Quel était, grosso modo , votre programme en Algérie?
Nous avions trois objectifs bien précis. D’abord aller à la présidence de la république algérienne et au ministère des affaires étrangères pour demander le rapatriement des dépouilles des Marocains décédés sous la torture en Algérie en relation avec le conflit du Sahara, que soit élucidé le sort des disparus et, enfin, que soit levé le blocus militaire imposé aux camps de Tindouf et à nos concitoyens. Nous envisagions aussi, en compagnie d’ONGs algériennes, la tenue d’un sit-in devant le siège du ministère de la Défense, une quinzaine de minutes pour rendre hommage à tous les Marocains morts ou disparus en relation avec l’affaire du Sahara. Pour le volet humanitaire, nous voulions acheminer par avion une aide de 480 kilogrammes en plus d’une autre de 1.100 kilogrammes par voie maritime pour les Marocains des camps de Tindouf à l’occasion du mois de Ramadan. C’est la moindre des choses pour un musulman envers ses frères en de telles occasions.

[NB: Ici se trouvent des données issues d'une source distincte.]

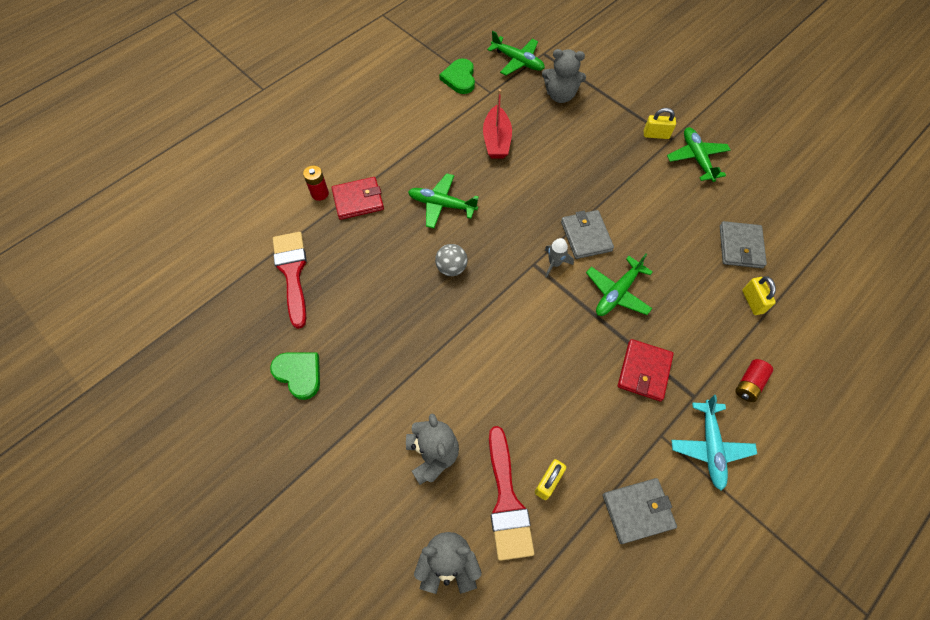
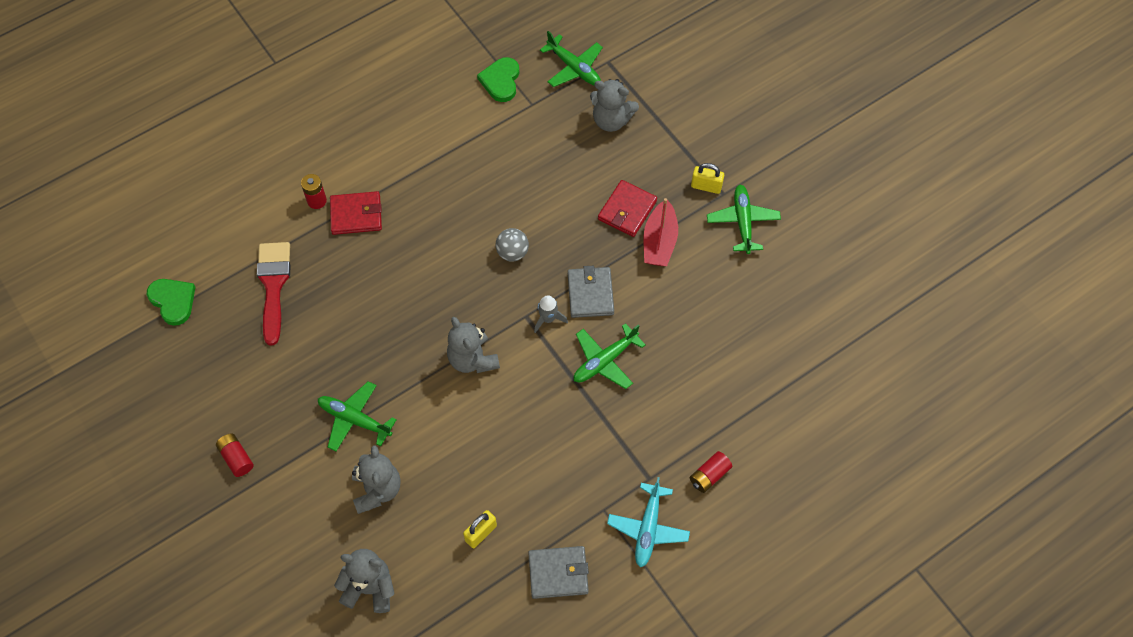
camera: 10 degrees right, 0 degrees up
green heart [270,353,320,400] -> green heart moved to [147,279,195,326]
green plane [408,173,479,229] -> green plane moved to [318,381,397,451]
grey ball [435,244,468,276] -> grey ball moved to [496,228,529,262]
red boat [483,89,512,159] -> red boat moved to [644,198,678,266]
red brush [489,426,534,561] -> none
red wallet [618,339,674,401] -> red wallet moved to [598,180,657,237]
grey wallet [720,221,767,268] -> none
yellow padlock [742,276,776,315] -> none
none -> red battery [216,433,254,477]
none -> grey teddy bear [447,317,500,373]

Que s’est-il passé alors à Madrid?
Il faut d’abord préciser que nous avons choisi « Air Algérie » pour prouver notre bonne foi. Nous sommes arrivés au comptoir d’enregistrement et nous nous sommes aperçus que nos noms figuraient sur une liste à part. Toutefois, nous avons accompli toutes les démarches sans problème aucun et nous avons retiré tickets et cartes d’embarquement. Bagages et aide humanitaire avaient également été enregistrés et embarqués. Au moment d’embarquer, nous avons été surpris de voir le chef d’escale à Madrid qui vient nous dire que nous n’avions plus le droit de prendre l’avion parce qu’il avait reçu des ordres dans ce sens d’Alger. Il faut dire que la manière n’y était pas et l’homme me rappelle les bureaucrates du tiers-monde ou les pauvres fonctionnaires des pays de l’ex-bloc soviétique. Le journaliste maroco-hollandais a été insulté et, quelque part, on sentait qu’on se vengeait de nous pour toutes les délégations pro-Polisario refoulées à Laâyoune. La police espagnole est intervenue pour tout calmer.

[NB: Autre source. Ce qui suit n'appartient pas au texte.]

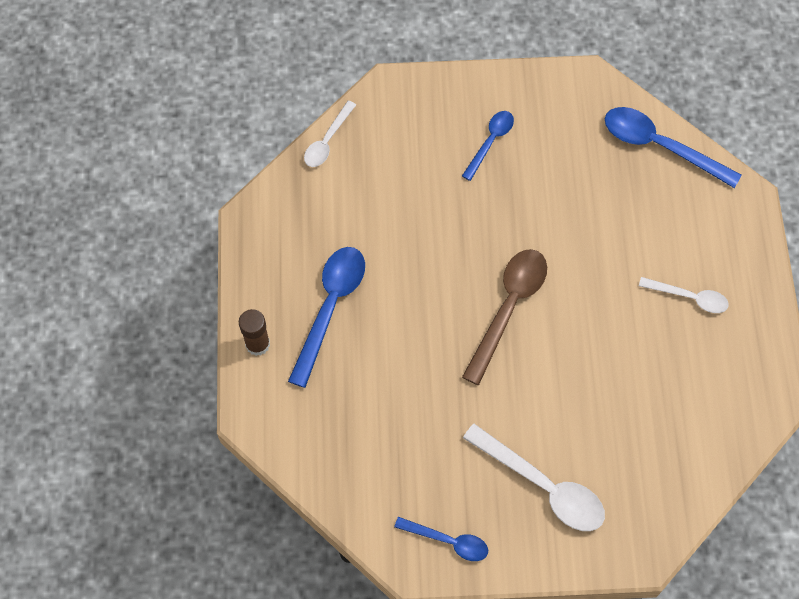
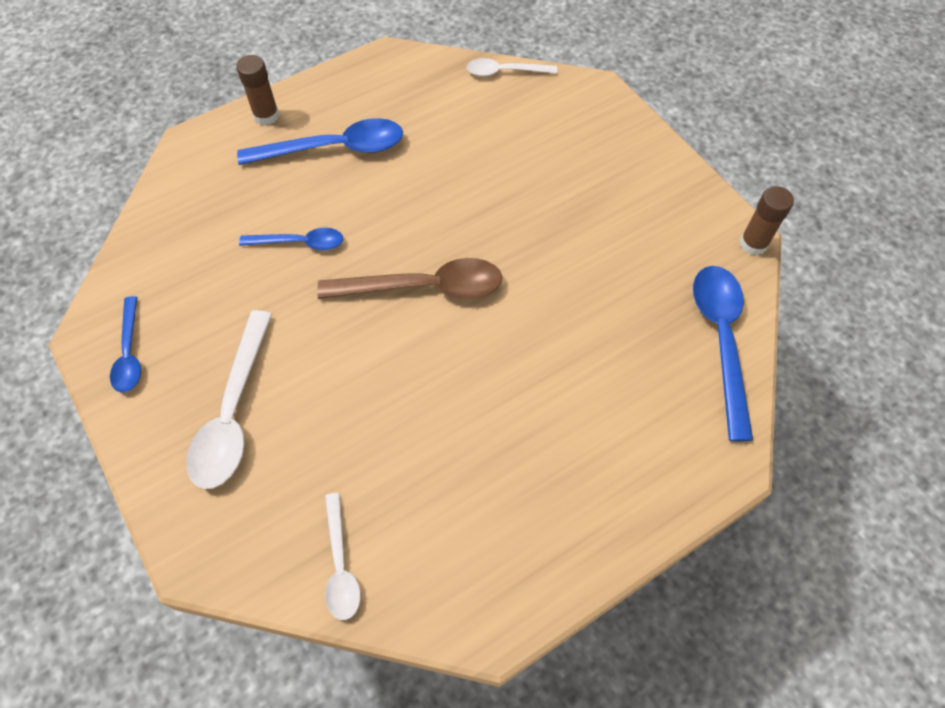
camera: 60 degrees right, 5 degrees down
blue spoon [462,111,514,181] -> blue spoon moved to [239,227,343,250]
white spoon [639,277,729,313] -> white spoon moved to [325,493,361,620]
none -> brown glue stick [740,186,794,255]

Qu’est-ce que vous comptez faire?
Nous allons d’abord porter plainte contre « Air Algérie » pour rupture unilatérale de contrat car c’est de contrat qu’il s’agit vu que nous avions réservé et payé pour notre voyage. Ce mercredi (14 septembre, NDLR) à 09h30 GMT, nous allons voir l’ambassade algérienne à Madrid pour demander des explications. Par la suite, nous prendrons le premier vol disponible vers Alger, que ce soit via Rome ou Londres. Nous ne laisserons pas tomber notre mission.
N’avez-vous pas peur de revivre la mésaventure du 25 juin ?

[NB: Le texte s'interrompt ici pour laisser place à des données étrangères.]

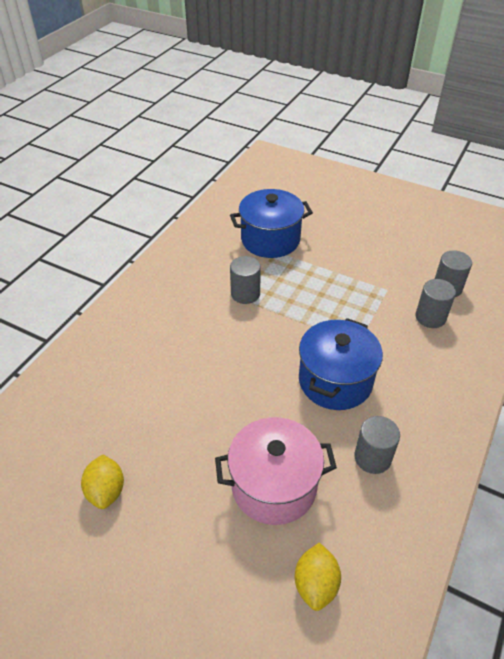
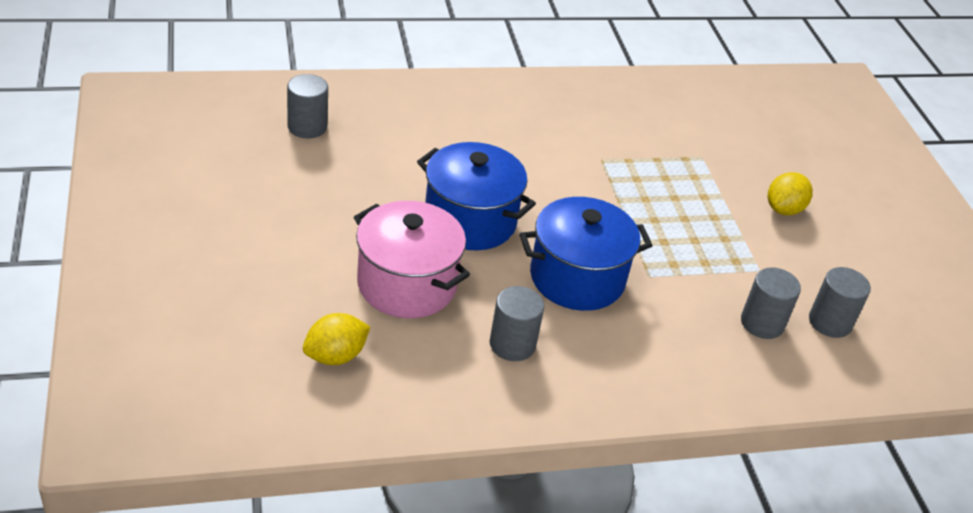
camera: 45 degrees right, 5 degrees down
yellow lemon [81,454,124,509] -> yellow lemon moved to [768,172,813,215]
blue pot [230,189,313,258] -> blue pot moved to [417,142,536,250]
grey cylinder [230,256,261,304] -> grey cylinder moved to [287,74,328,139]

Si cela se reproduit, les autorités algériennes devraient assumer leurs responsabilités. Nous y allons dans un but humanitaire et non pour des fins politico-politiciennes. Un responsable de l’ambassade algérienne à Madrid m’a dit, sur le ton de l’humour, que je devais être emprisonné dans un trou à Tindouf et échangé contre Tamek ! Mais, je n’ai pas peur.